• **WORK TO COMPLETE**:
All lines that hold the string "full" should be copied. Find them in the listing below.
○ ○ ○ ○ ○ ○ ○
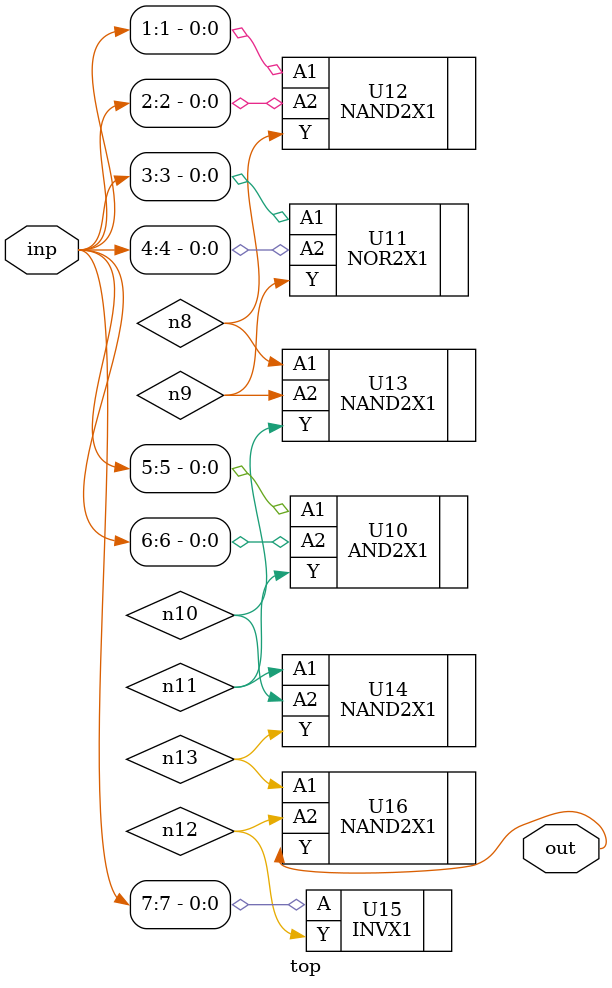
<source format=sv>


module top ( inp, out );
  input [7:0] inp;
  output out;
  wire   n8, n9, n10, n11, n12, n13;

  AND2X1 U10 ( .A1(inp[5]), .A2(inp[6]), .Y(n11) );
  NOR2X1 U11 ( .A1(inp[3]), .A2(inp[4]), .Y(n9) );
  NAND2X1 U12 ( .A1(inp[1]), .A2(inp[2]), .Y(n8) );
  NAND2X1 U13 ( .A1(n8), .A2(n9), .Y(n10) );
  NAND2X1 U14 ( .A1(n11), .A2(n10), .Y(n13) );
  INVX1 U15 ( .A(inp[7]), .Y(n12) );
  NAND2X1 U16 ( .A1(n13), .A2(n12), .Y(out) );
endmodule


</source>
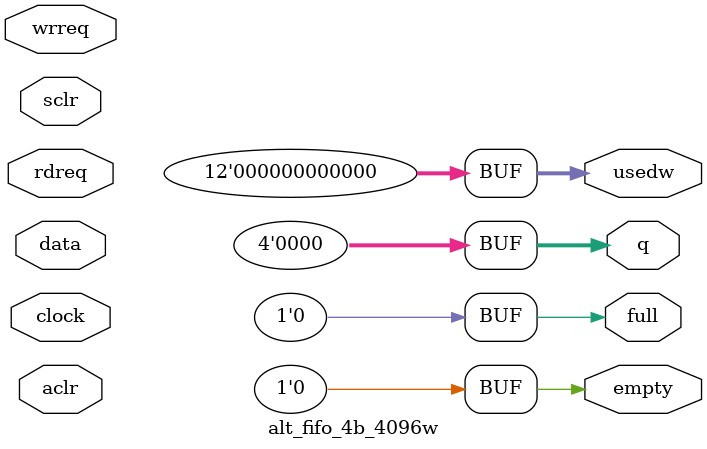
<source format=v>
module alt_fifo_4b_4096w(	// file.cleaned.mlir:2:3
  input         aclr,	// file.cleaned.mlir:2:35
                clock,	// file.cleaned.mlir:2:50
  input  [3:0]  data,	// file.cleaned.mlir:2:66
  input         rdreq,	// file.cleaned.mlir:2:81
                sclr,	// file.cleaned.mlir:2:97
                wrreq,	// file.cleaned.mlir:2:112
  output        empty,	// file.cleaned.mlir:2:129
                full,	// file.cleaned.mlir:2:145
  output [3:0]  q,	// file.cleaned.mlir:2:160
  output [11:0] usedw	// file.cleaned.mlir:2:172
);

  assign empty = 1'h0;	// file.cleaned.mlir:3:14, :6:5
  assign full = 1'h0;	// file.cleaned.mlir:3:14, :6:5
  assign q = 4'h0;	// file.cleaned.mlir:4:14, :6:5
  assign usedw = 12'h0;	// file.cleaned.mlir:5:15, :6:5
endmodule


</source>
○ ○ ○ ○ ○ ○ ○
• **REPLY**:
                full,	// file.cleaned.mlir:2:145
  assign full = 1'h0;	// file.cleaned.mlir:3:14, :6:5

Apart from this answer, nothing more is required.